Rumsfeld, wife of the defense secretary, met with military and civilian victims of the Sept. 11 blast. She heard their stories of fear and heroism. She told them that DoD appreciates their sacrifices and rejoices that they lived through the ordeal.
She also heard stories of loss, about co-workers who died in the attack. And she spoke of her sense of loss with these victims.
Jackson, an automation expert and civilian contractor, told how her co-workers helped her and how, as she was escaping the fire, she helped another co-worker out of the office. Jackson was burned on her hands, back and head.
"When I was in there," she told Rumsfeld, "I thought about my kids and that I was going to get out."
Sheila Moody had just started her second day on the job at the Pentagon when the plane hit. She told Rumsfeld of an incredible rescue.
After the explosion, Moody and another woman struggled to reach a window in an attempt to flee the building. Neither had a clue what had happened nor that a gaping hole had been blown in the building, she said.
"A soldier, I believe his name was Cpl. Burns, he came in with a fire extinguisher," Moody continued. "I heard him say, 'Is anybody in there?' And I said, 'Yes, we're here!'"
The smoke got too thick for Moody to breathe. She had to clap her hands to get the corporal's attention. "He did and came toward the sound and he put out the flames between us. I stepped over some of the rubble and he led me outside," she said.
She told the corporal about the other woman inside. The man turned around, went back in and rescued her. "He's an angel to have come in to get me," Moody concluded.
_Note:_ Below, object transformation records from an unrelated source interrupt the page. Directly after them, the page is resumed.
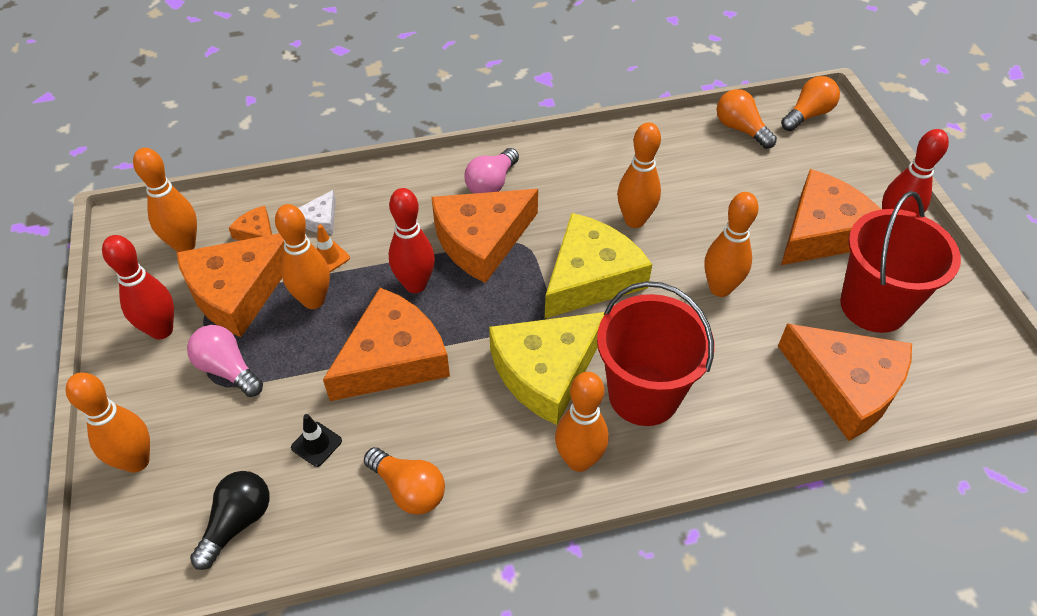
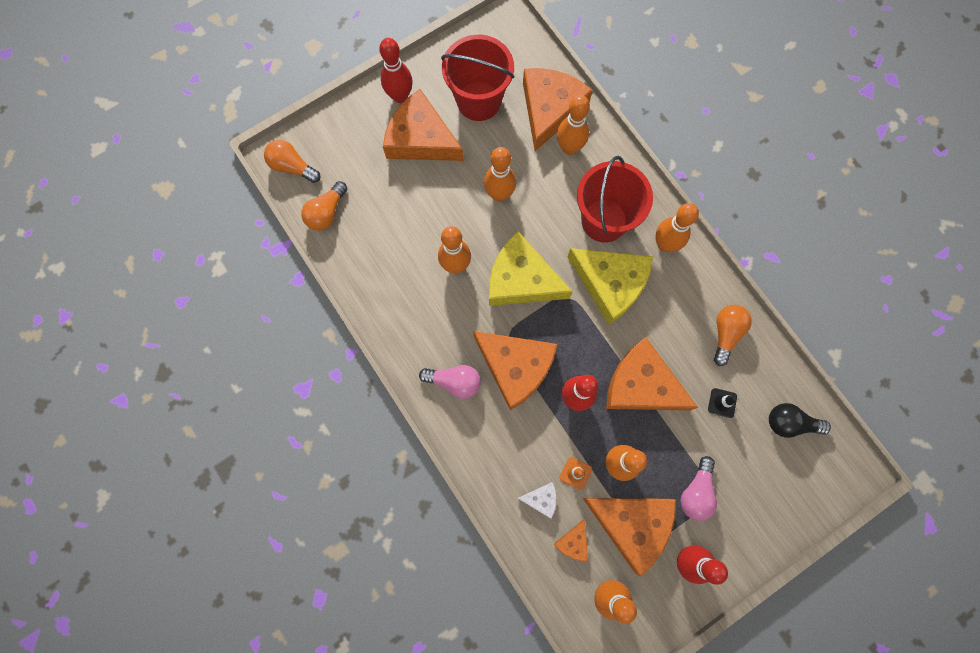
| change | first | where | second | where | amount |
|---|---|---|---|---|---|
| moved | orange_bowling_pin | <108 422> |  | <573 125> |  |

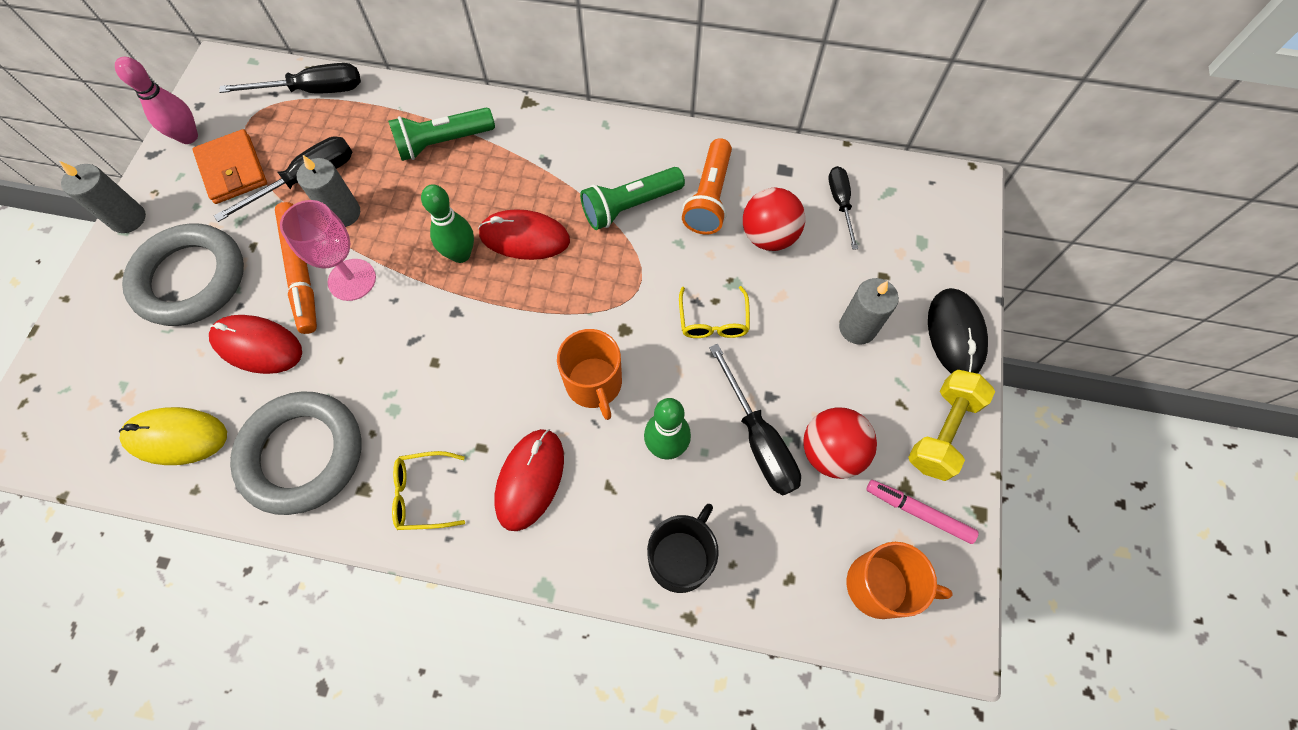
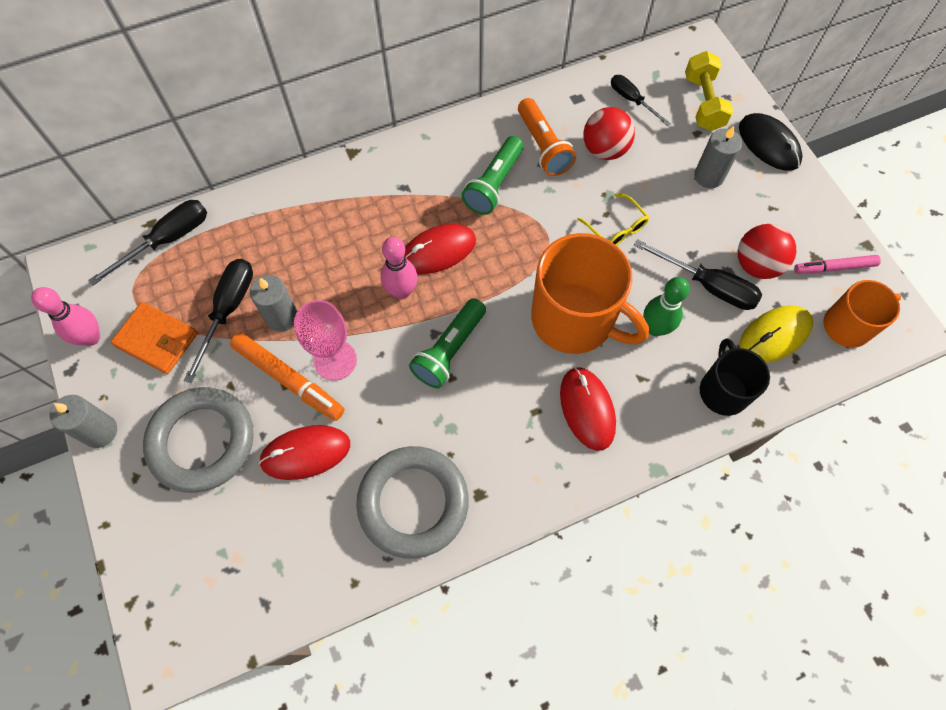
| change | first | where | second | where | amount |
|---|---|---|---|---|---|
| moved | golden_computer_mouse | <173 436> |  | <776 334> |  |
| moved | green_torch | <441 134> |  | <447 343> |  |
| removed | golden_eyeglasses | <428 490> |  |  |  |
| recoloured | green_bowling_pin | <447 223> | pink_bowling_pin | <399 268> |  |
| resized | orange_mug | <589 374> |  | <590 293> | x1.72 |
| moved | golden_dumbbell | <951 425> |  | <709 91> |  |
Rumsfeld also visited Dalisay Olaes, a victim being treated in the hospital intensive care unit. She escaped the building by following "my specialist." Spc. Michael Petrovich, she said, rescued her and led her to an open window. She and Army Lt. Col. Marilyn Wills, now in an adjacent ICU room, jumped to safety.
"The colonel said we had to jump or we were going to burn," Olaes said. "I did. I must have nine lives."
"I feel lucky that I got to see them and a regret that they're here," Rumsfeld said following the visit. "They are just courageous, wonderful human beings. They all expressed their horror at what happened and yet they are incredibly strong and eager to get back."